Most of us have weaknesses that harbour guilt. Can you eat that double chocolate cheesecake without feeling guilty? Can you say no to your kids? Can you toss something into the trash that could be recycled? Life has a way of testing our moral resolve, and guilt is a mechanism for self-punishment.

If we use guilt (or the avoidance of guilt) to make decisions, we are setting ourselves up for conflict. Once guilt enters the room of our mind, there is often no easy solution. On the one hand, we “want” to do that, but it would make us feel guilty so we don’t do that. Now we are left, not with guilt, but with remorse instead. Choosing between guilt and remorse is a terrible situation.

Joy Is Your Compass, Not Guilt

We are not here to avoid guilt, we are here to embrace joy.

One technique is to use joy as the compass to guide our lives rather than guilt. We can ask the same questions… Will eating that double chocolate cheesecake make you feel joy? Often, there is a compromise – maybe eating the entire cake will not make us feel joy but eating a few bites will. We can feel confident that joy is always more acceptable than guilt or remorse.

What Is Joy?

We often confuse pleasure with joy, but they are not the same. Pleasure is an immediate but short-term moment of gratification. Pleasure is all about us, and it thrives in this moment only to be gone the next. Pleasure is usually experienced through one of our five senses.

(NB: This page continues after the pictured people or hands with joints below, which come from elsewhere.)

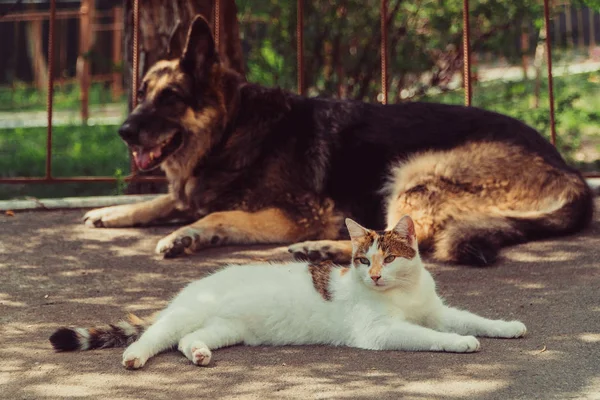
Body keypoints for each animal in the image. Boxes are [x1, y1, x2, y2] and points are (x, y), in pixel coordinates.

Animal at [50, 216, 524, 368]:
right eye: (362, 259)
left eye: (387, 259)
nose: (373, 276)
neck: (402, 294)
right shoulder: (380, 332)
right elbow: (431, 336)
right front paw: (461, 343)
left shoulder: (436, 310)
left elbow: (470, 318)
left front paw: (508, 326)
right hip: (182, 316)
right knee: (154, 336)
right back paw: (134, 357)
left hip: (225, 329)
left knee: (188, 341)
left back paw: (200, 354)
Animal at [82, 15, 592, 268]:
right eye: (141, 93)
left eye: (170, 98)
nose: (124, 131)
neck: (233, 130)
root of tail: (571, 174)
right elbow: (167, 201)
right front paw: (112, 211)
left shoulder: (305, 214)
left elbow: (214, 213)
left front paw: (184, 235)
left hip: (414, 173)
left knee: (407, 243)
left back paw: (326, 249)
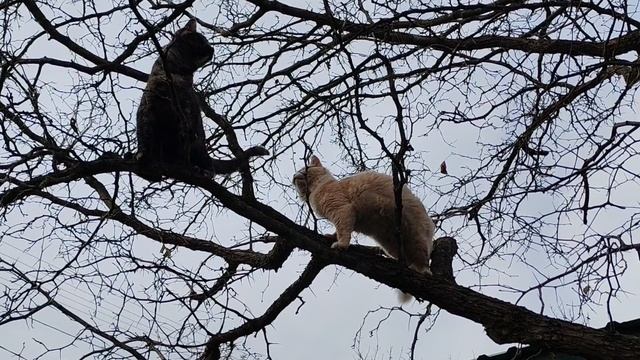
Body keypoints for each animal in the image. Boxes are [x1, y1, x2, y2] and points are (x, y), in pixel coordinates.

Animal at [136, 19, 268, 179]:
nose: (212, 48)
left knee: (208, 165)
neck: (175, 74)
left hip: (199, 145)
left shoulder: (186, 111)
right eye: (200, 40)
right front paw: (142, 155)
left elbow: (183, 140)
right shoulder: (147, 108)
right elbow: (144, 135)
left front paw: (181, 164)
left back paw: (199, 170)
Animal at [294, 155, 436, 278]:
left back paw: (423, 271)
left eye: (305, 169)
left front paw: (341, 245)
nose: (294, 176)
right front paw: (332, 236)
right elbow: (339, 230)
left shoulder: (341, 210)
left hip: (417, 239)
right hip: (391, 247)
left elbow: (343, 231)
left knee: (424, 263)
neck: (317, 188)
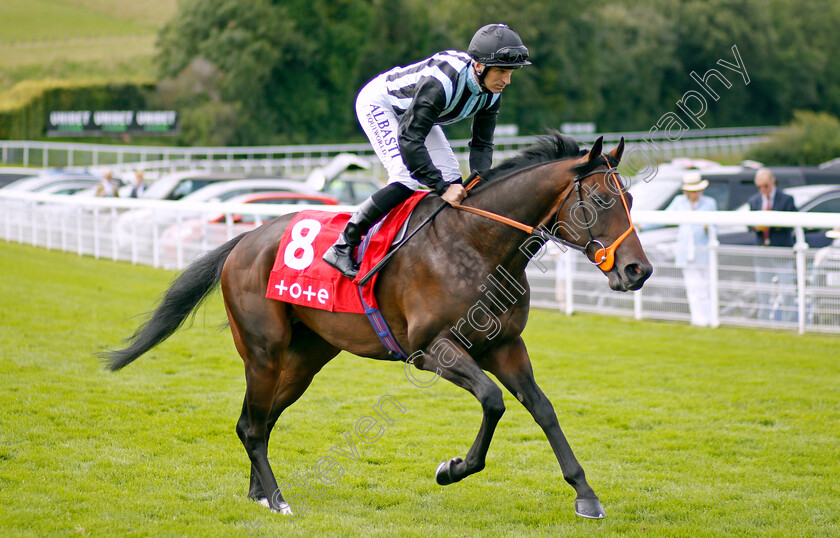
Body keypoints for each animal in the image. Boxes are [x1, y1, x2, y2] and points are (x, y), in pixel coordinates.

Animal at [105, 132, 652, 516]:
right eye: (601, 200)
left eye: (629, 198)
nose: (637, 270)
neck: (477, 243)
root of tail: (244, 239)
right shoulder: (433, 350)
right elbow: (493, 401)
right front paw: (451, 469)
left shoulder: (505, 346)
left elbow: (543, 409)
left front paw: (585, 493)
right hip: (263, 351)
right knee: (253, 425)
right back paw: (278, 499)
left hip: (304, 359)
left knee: (257, 421)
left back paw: (259, 494)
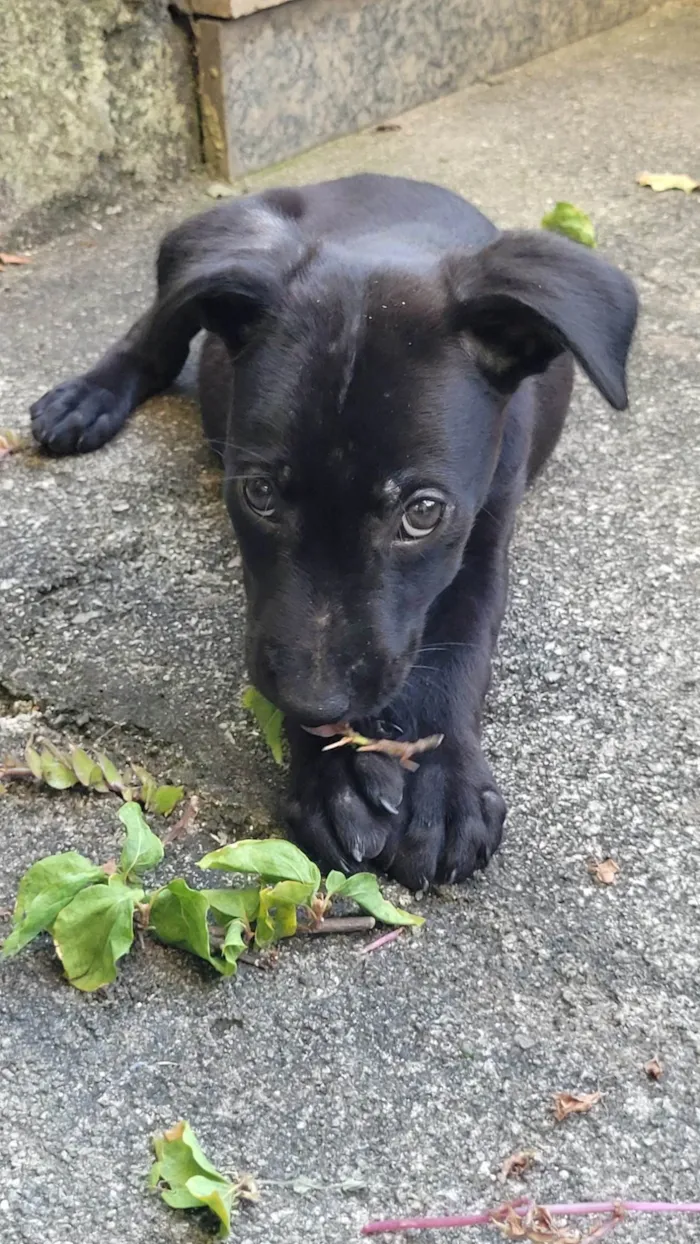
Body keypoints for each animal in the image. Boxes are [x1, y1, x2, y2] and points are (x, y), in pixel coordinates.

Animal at [31, 177, 636, 895]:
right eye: (259, 494)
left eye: (422, 513)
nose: (313, 702)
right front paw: (334, 778)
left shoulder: (483, 539)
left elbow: (457, 650)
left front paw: (439, 789)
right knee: (155, 336)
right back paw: (87, 396)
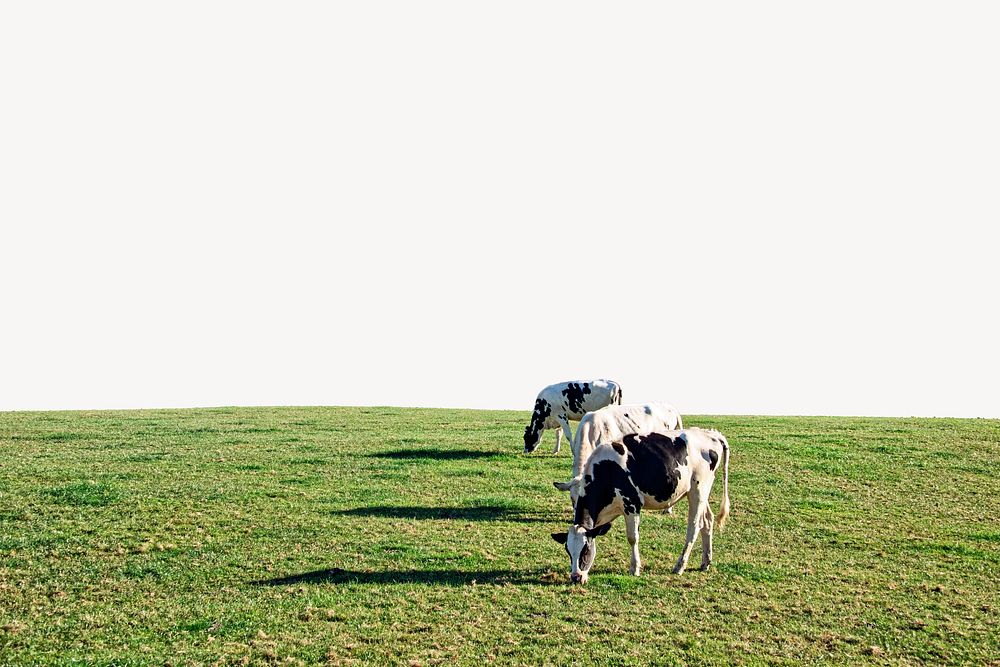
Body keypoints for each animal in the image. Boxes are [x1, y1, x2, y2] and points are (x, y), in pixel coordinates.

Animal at [552, 430, 732, 580]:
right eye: (568, 551)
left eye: (586, 549)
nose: (576, 577)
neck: (607, 470)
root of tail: (712, 434)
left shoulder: (632, 505)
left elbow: (632, 538)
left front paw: (635, 568)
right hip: (699, 493)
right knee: (707, 521)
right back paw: (706, 561)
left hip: (698, 491)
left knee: (694, 527)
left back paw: (680, 566)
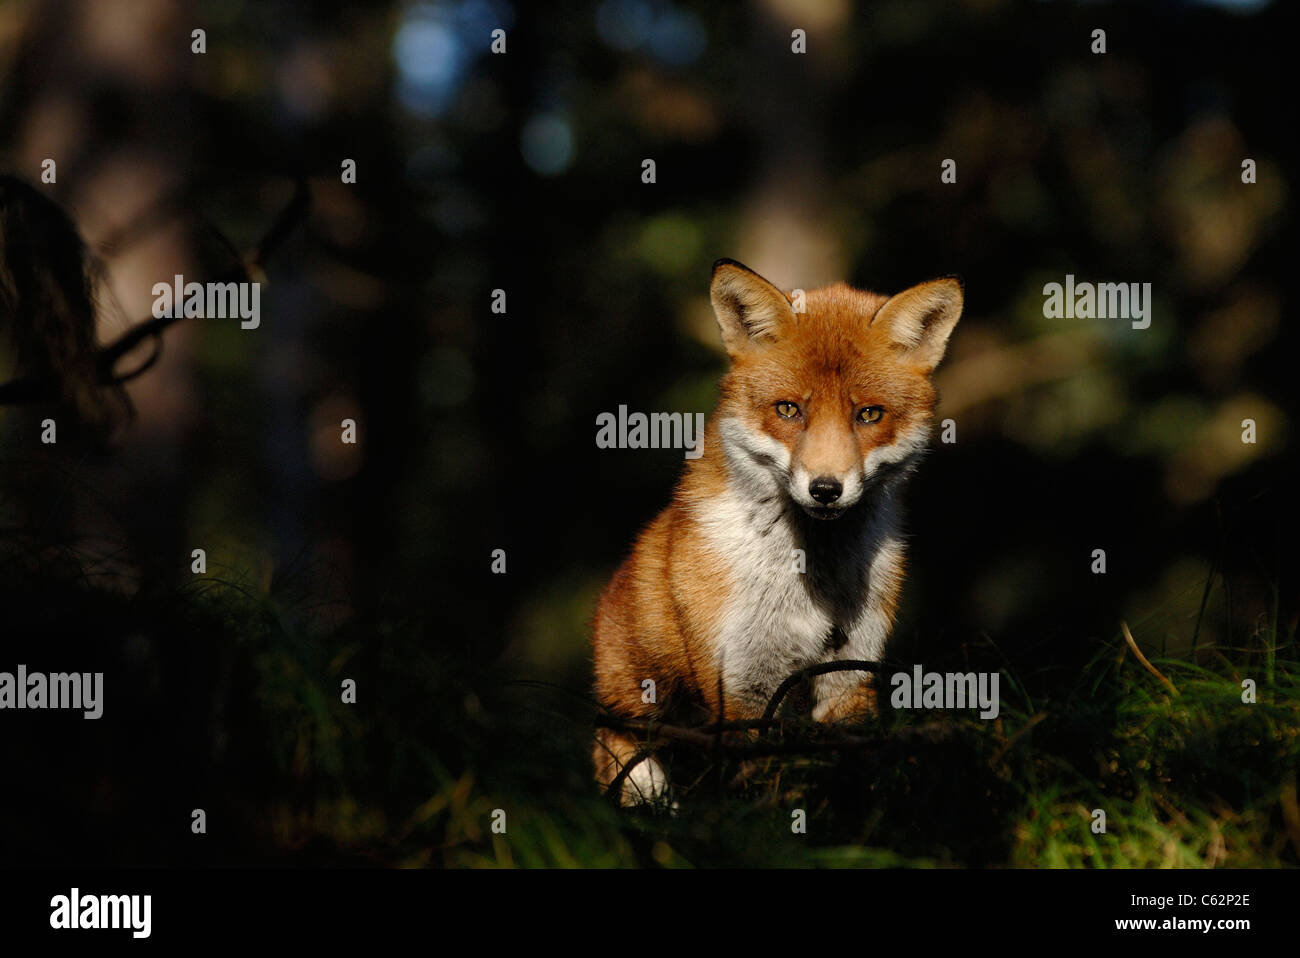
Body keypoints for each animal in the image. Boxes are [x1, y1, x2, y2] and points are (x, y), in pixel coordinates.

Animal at [592, 258, 963, 805]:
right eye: (789, 409)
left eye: (868, 414)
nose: (826, 489)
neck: (813, 578)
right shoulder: (742, 683)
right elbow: (759, 786)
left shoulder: (849, 673)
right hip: (637, 751)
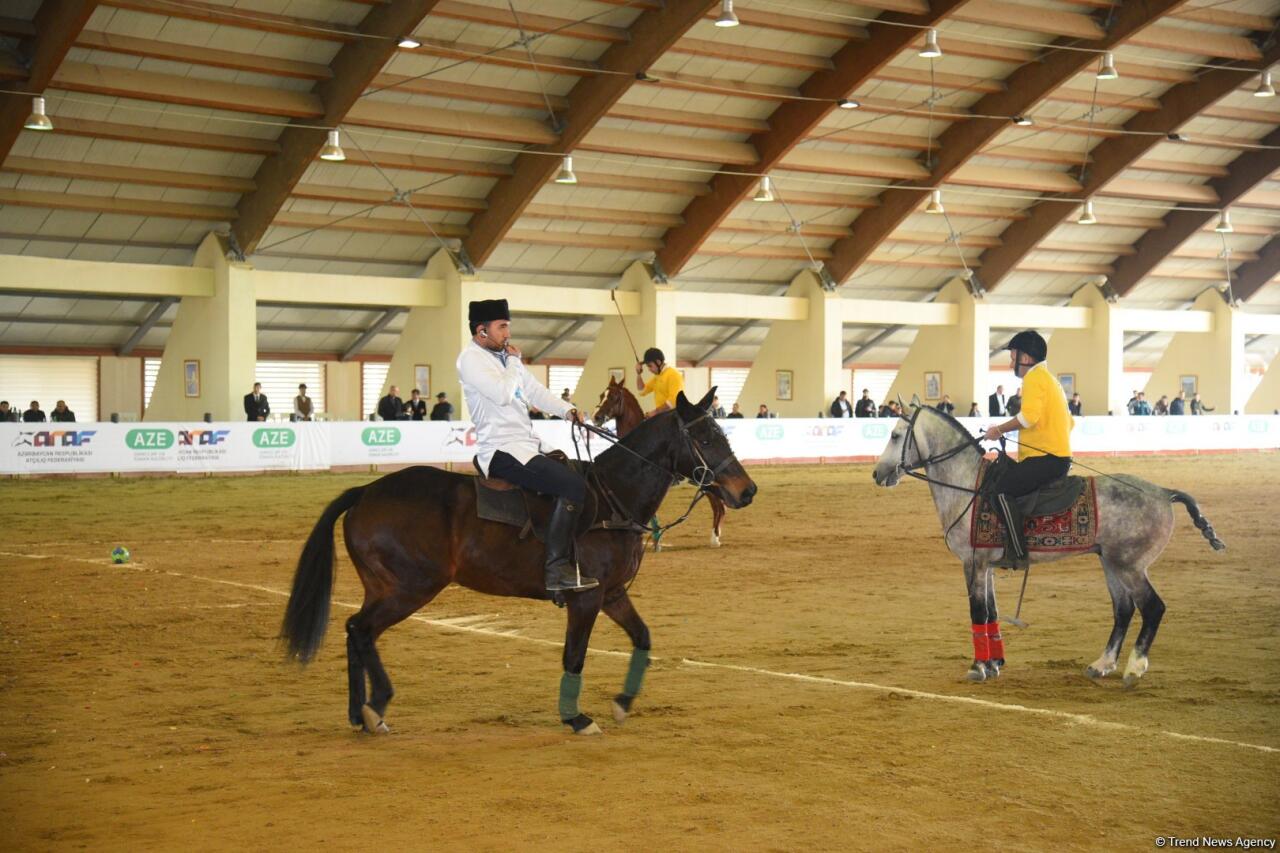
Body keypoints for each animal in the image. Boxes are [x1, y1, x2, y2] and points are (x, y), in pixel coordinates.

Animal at [591, 376, 727, 548]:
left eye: (614, 397)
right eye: (601, 395)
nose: (596, 417)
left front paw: (657, 540)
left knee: (719, 507)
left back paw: (715, 538)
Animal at [875, 399, 1223, 686]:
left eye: (895, 435)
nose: (878, 474)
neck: (967, 484)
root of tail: (1164, 493)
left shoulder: (973, 563)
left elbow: (978, 613)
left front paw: (978, 667)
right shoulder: (986, 565)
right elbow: (992, 612)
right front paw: (995, 662)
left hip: (1130, 566)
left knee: (1152, 608)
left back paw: (1135, 668)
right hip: (1110, 562)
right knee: (1123, 610)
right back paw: (1102, 664)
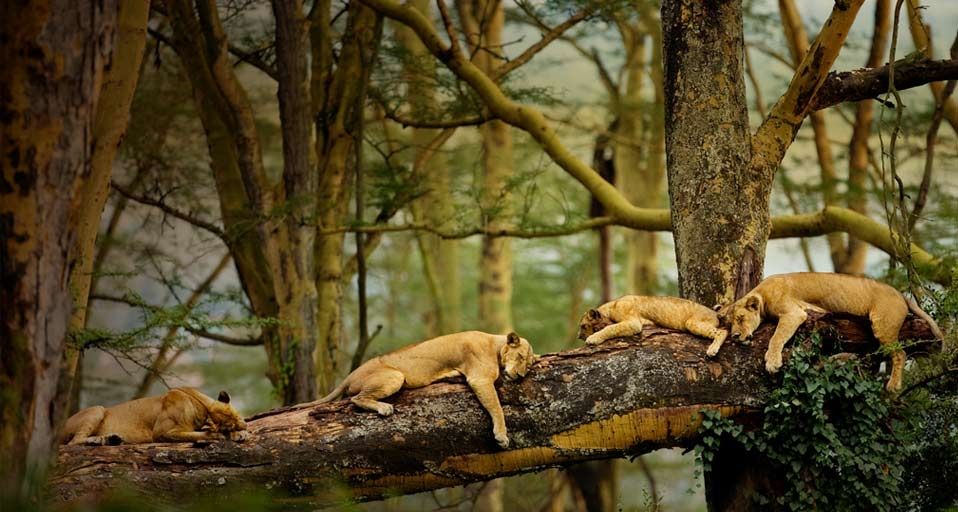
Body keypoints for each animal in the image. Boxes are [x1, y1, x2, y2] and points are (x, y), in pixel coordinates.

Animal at [60, 387, 248, 445]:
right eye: (229, 425)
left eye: (239, 416)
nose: (244, 426)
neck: (202, 406)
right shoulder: (162, 433)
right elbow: (198, 434)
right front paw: (222, 435)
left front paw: (240, 434)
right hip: (97, 409)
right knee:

Joy goes much deeper than pleasure. Joy is not felt by one of our five senses, it is felt by our whole being. Joy is a vibration. Joy is more than a thought or belief, joy requires movement – of our chest in laughter, of our legs in dance, of our lips in a smile, of our lungs in breath, or of our soul in love making.

Joy is lasting – it does not “crash out” like pleasure, but lingers on for longer periods. People use drugs and alcohol to replicate organic joy, but those can be addictive and cannot provide a sustained sensations of joy over the long term without damaging our bodies.

Our body is coded to sense joy and when it does, it releases pleasure chemicals and makes us feel good. If our body is like a guitar, joy is what happens when we strum a tune. When we are living with joy, there is no place for guilt. Guilt, meet my new friend Joy.